Laughter and passion

Garry Winogrand, New York City, New York, 1972

To find out what New York looked like in the 1950s or ’60s or up until his death in 1984, there are worse places to turn than Garry Winogrand’s pictures. A prolific photographer who not only recorded everyday life on the streets of America – and New York in particular  – but also got into many significant events of the day, Winogrand photographed the world around him as a way of understanding it, taking many thousands more pictures than he could ever hope to process. Indeed, at the time of his death he has something like 2,500 rolls of film waiting to be processed and even more processed but not yet contact printed. That’s hundreds of thousands of pictures. And those are just the ones he hadn’t really got round to looking at properly.

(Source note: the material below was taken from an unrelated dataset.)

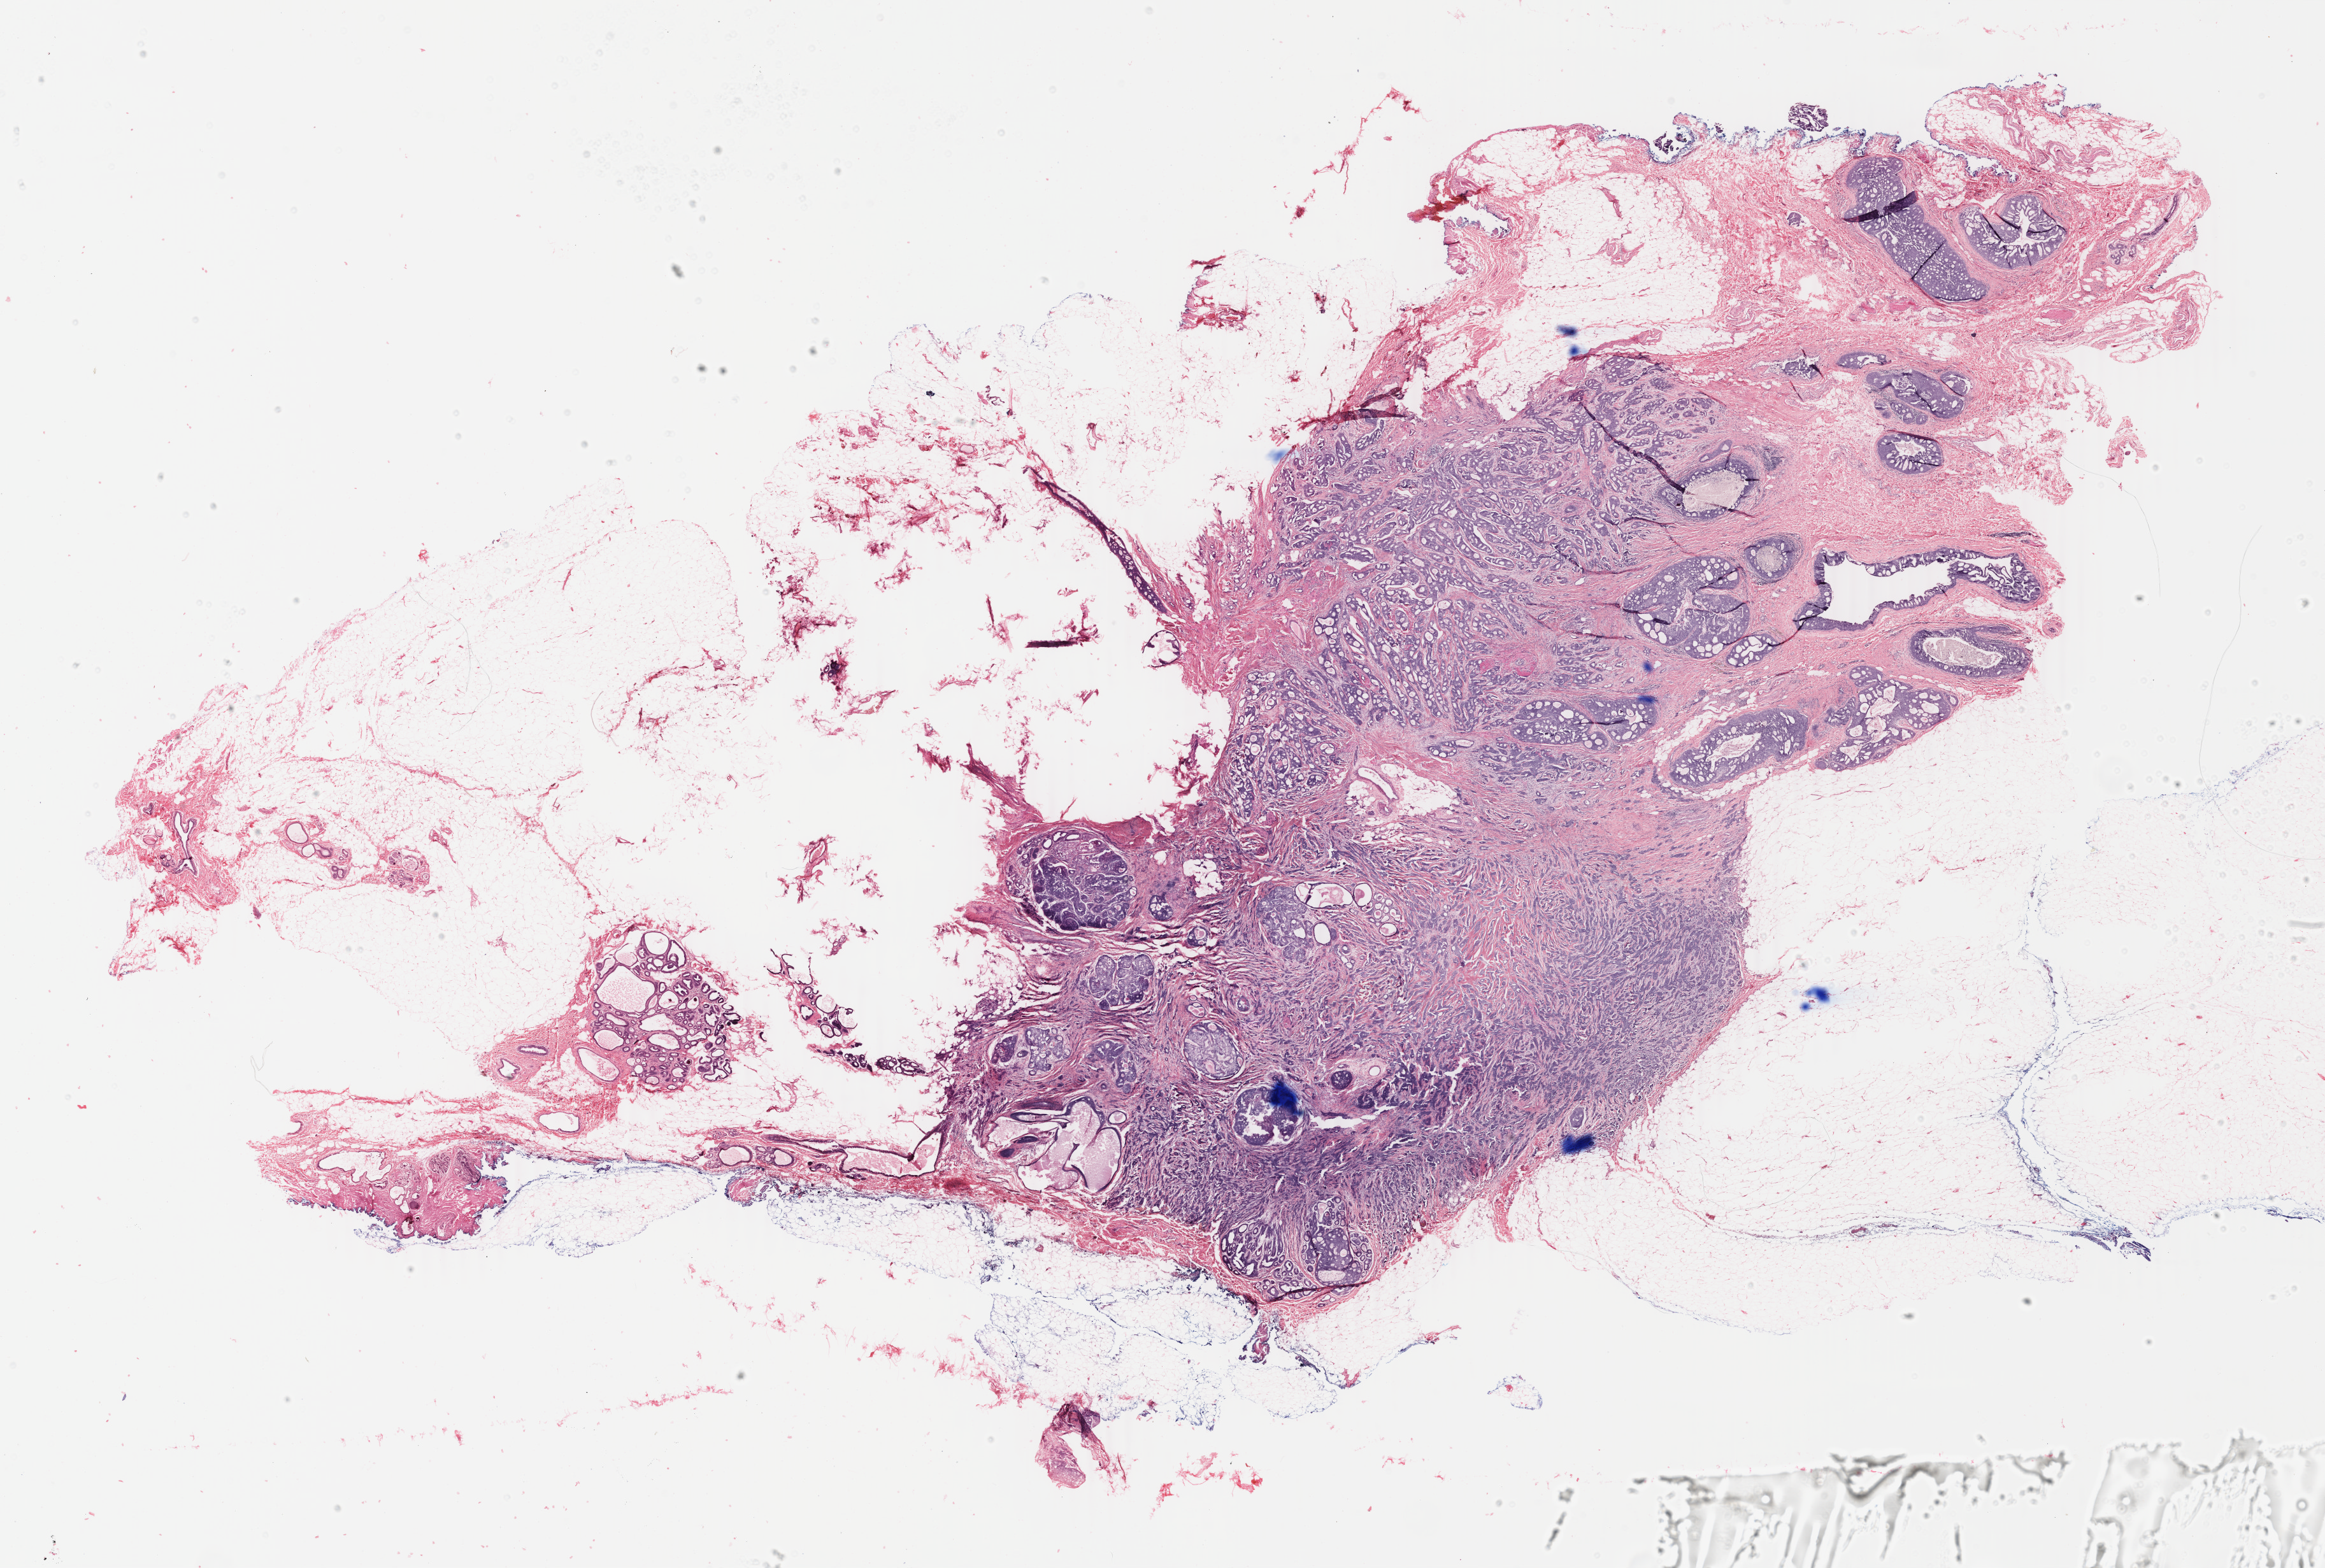
Digitized H&E-stained tissue section (whole slide), low-resolution overview of the scanned area, about 29.0 x 19.6 mm, FFPE section, primary tumour sample from the breast. Female patient; age at initial diagnosis 49 years.
- histologic diagnosis: Infiltrating duct carcinoma, NOS
- AJCC pathologic stage: IIB (3rd edition)
- laterality: right
- lymph nodes positive (case pathology): 5 of 13 examined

So, what of the actual pictures? Clearly they’re plentiful, but what are they actually like?

El Morocco, 1955

These are the days of Mad Men and lots of Winogrand’s pictures document the style of the times, but the pictures are interesting more for the expressions than the clothes. There is a passion on view that comes, I think, not just from the photographed but also from the photographer. It’s Winogrand’s obsessive recording and editing that presents us with public laughter and passion. People are caught in unguarded moments – laughing, dancing, talking – often apparently oblivious of Winogrand’s camera.

World Fair, 1964

Though many of the pictures feel familiar – there are situations we recognise from life and times and places we recognise from film and television – there are also pictures that feel bafflingly unfamiliar. The rodeo horse in Fort Worth seems to be laughing every bit as hard as the woman in New York City. We can only imagine the what the people hanging out at Coney Island are doing under the pier at night.

Forth Worth, 1974

It is of course the nature of street photography – and much of Winogrand’s work can be seen as such – that narratives are suggested. In much the same way as we people watch in public places, imagining we can somehow fill in details about the lives of those around us based on our own prejudices and preconceptions and random snippets of overheard conversation – clearly not an exact science – we scour pictures like these to reinforce whatever opinions we may have of their maker and to look for hints about the lives of their subjects.

Coney Island, 1952

Winogrand’s subject matter was wide-ranging. He photographed dancers at nightclubs, politicians at rallies, strangers on the street and pretty much any other aspect of American life he could. Accordingly, his work forms a fairly comprehensive picture of mid-Twentieth Century life in America, telling stories both familiar and incomprehensible. That’s not really what engages me most though. Ultimately, it’s the way the passion seems to burst through the photographic surface. And of course the way that some of the pictures just make me laugh.